Although these types of bacteria can often be destroyed through proper cooking at home, “consumers should still expect the same level of food safety practices at farmers markets as they do at regular markets, because the possible negative outcomes are the same,” says James E. Rogers, director of food safety research and testing at Consumer Reports.

How to shop

This new study shouldn’t keep you from enjoying the bounty of the local farmers market, however. “Not all farmers markets are the same, and this is one study,” says Rogers. “But it does show that consumers need to be aware of the food safety issues related to farmers markets and take some precautions.”
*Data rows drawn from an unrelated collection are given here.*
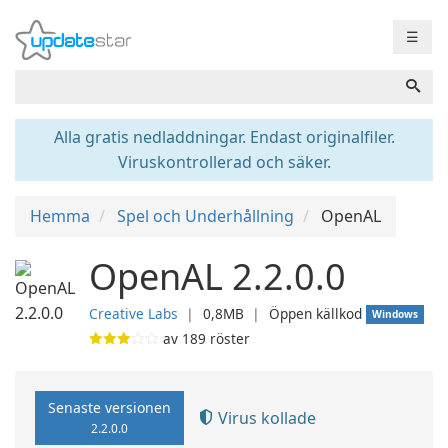
☰
Alla gratis nedladdningar. Endast originalfiler.
Viruskontrollerad och säker.
Hemma
Spel och Underhållning
OpenAL
OpenAL 2.2.0.0
Creative Labs
❘
0,8MB
❘
Öppen källkod
Windows
av
189
röster
Senaste versionen
Virus kollade
2.2.0.0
Keep these food safety tips in mind:

Observe vendors carefully. Vendors should use gloves whenever they handle food and should change them whenever they move from raw to ready-to-eat or cooked foods. They should also change them when they stop handling food to do activities such as managing the cash register or answering the phone. This is especially important with ready-to-eat-foods, Rogers says. “Raw foods that are to be cooked tend to be safer when properly prepared because you have the cooking temperature as a ‘kill step’ for any bacterial contamination,” he says. “But unless you are very sure that any ready-to-eat food that is purchased has been prepared and stored at the proper conditions, I would tend to avoid them.”

Stay away from raw milk and raw-milk cheeses. Don’t buy milk or cheese at a farmers market unless you can confirm that it has been pasteurized, a process that kills dangerous bacteria. “The Centers for Disease Control and Prevention has identified raw milk as the most dangerous raw-food product,” Rogers says. This is true even if the farmers tell you they have performed laboratory tests for bacteria in raw-milk products, according to the CDC, because milk that is safe one day might not be safe the next. In addition, unpasteurized juice and cider could potentially harbor harmful bacteria.
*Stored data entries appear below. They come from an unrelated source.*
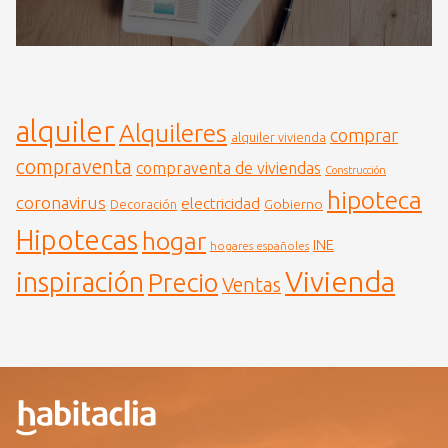
alquiler
Alquileres
comprar
alquiler vivienda
compraventa
compraventa de viviendas
Construcción
hipoteca
coronavirus
electricidad
Gobierno
Decoración
Hipotecas
hogar
INE
hogares españoles
Vivienda
inspiración
Precio
Ventas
Buy perishables last. Get anything that needs to be kept cold — such as meat, chicken and eggs — at the end of your trip, to reduce risk of it spoiling. Make sure that the vendor has kept them refrigerated or stored in iced coolers. And bring your own cooler or insulated bag to keep your meat cool and separated from fresh produce on your way home to avoid cross contamination, says Faith Critzer, associate professor and produce-safety extension specialist at Washington State University.
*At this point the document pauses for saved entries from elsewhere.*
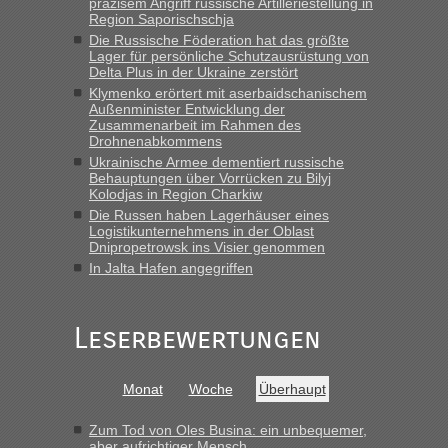
präzisem Angriff russische Artilleriestellung in
Region Saporischschja
Berichte und Reisetipps • Re: An
Bernd D-UA
in
Die Russische Föderation hat das größte
welchem Grenzübergang zwischen Polen und
Lager für persönliche Schutzausrüstung von
der Ukraine geht es am schnellsten?
Delta Plus in der Ukraine zerstört
Klymenko erörtert mit aserbaidschanischem
„Bin am Montag 15.6.26 um 8 Uhr in Urgyniw ausgereist,
Außenminister Entwicklung der
das erste Mal an einem Montagmorgen ca. 15 Fahrzeuge
Zusammenarbeit im Rahmen des
Drohnenabkommens
vor mir, bin sonst der Erste oder Zweite, egal, nach ca 20
Minuten wurde dann die nächste Welle...“
Ukrainische Armee dementiert russische
Behauptungen über Vorrücken zu Bilyj
Kolodjas in Region Charkiw
Berichte und Reisetipps • Re: An welchem
lev
in
Die Russen haben Lagerhäuser eines
Grenzübergang zwischen Polen und der Ukraine
Logistikunternehmens in der Oblast
geht es am schnellsten?
Dnipropetrowsk ins Visier genommen
In Jalta Hafen angegriffen
„Derzeit, ist es überall sehr voll an den Grenzen Ukraine/
Polen. Zb. Krakovets 100 PKW ca. 10 h Wartezeit. Wollen
Montag rüber, versuchen es sehr früh.“
Leserbewertungen
Monat
Woche
Überhaupt
Zum Tod von Oles Busina: ein unbequemer,
aber aufrichtiger Mensch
Practice food safety at home. “It’s important to follow the four C’s — cleaning, cooking, preventing cross contamination and chilling,” Cutter says. This includes washing all fruits, vegetables and fresh herbs under running water right before eating, cutting or cooking them even if you’re planning on peeling them, because any bacteria on the surface can be transferred to the inside. Just dry them if you’re not using them right away, because moisture can encourage bacteria to grow, Cutter says.

It’s also a good idea to invest in a meat thermometer to ensure that food is cooked enough to kill disease-causing bugs. Whole cuts of beef should be cooked to an internal temperature of 145 degrees, ground beef to 160 degrees and poultry to 165 degrees.

“This way, even if some of the food you do bring home from the farmers market contains bacteria, you’re making sure you kill it before you consume it,” Cutter says.